Data extract: Begin

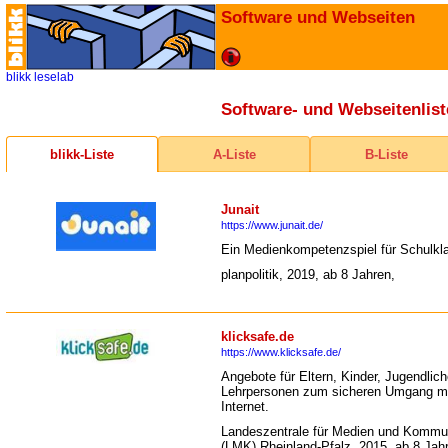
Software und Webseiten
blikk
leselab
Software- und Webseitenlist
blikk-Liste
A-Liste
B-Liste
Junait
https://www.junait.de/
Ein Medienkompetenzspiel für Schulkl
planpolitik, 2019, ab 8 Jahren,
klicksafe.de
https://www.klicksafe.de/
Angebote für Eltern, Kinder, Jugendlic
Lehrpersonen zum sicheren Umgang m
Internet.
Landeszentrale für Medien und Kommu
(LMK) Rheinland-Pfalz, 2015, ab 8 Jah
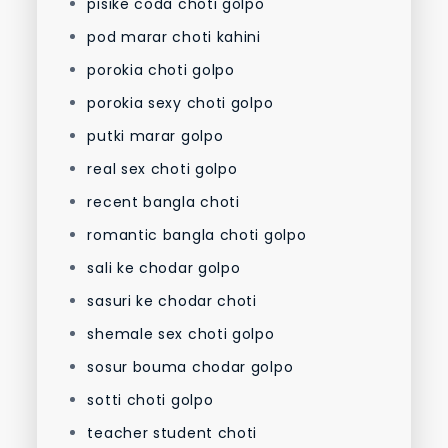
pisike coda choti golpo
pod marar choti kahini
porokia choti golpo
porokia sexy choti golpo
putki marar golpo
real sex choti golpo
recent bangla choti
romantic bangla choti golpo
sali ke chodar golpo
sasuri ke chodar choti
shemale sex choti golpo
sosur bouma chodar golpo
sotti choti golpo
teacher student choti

Data extract: End

Using the data above, return every line that contains the string "chodar".

sali ke chodar golpo
sasuri ke chodar choti
sosur bouma chodar golpo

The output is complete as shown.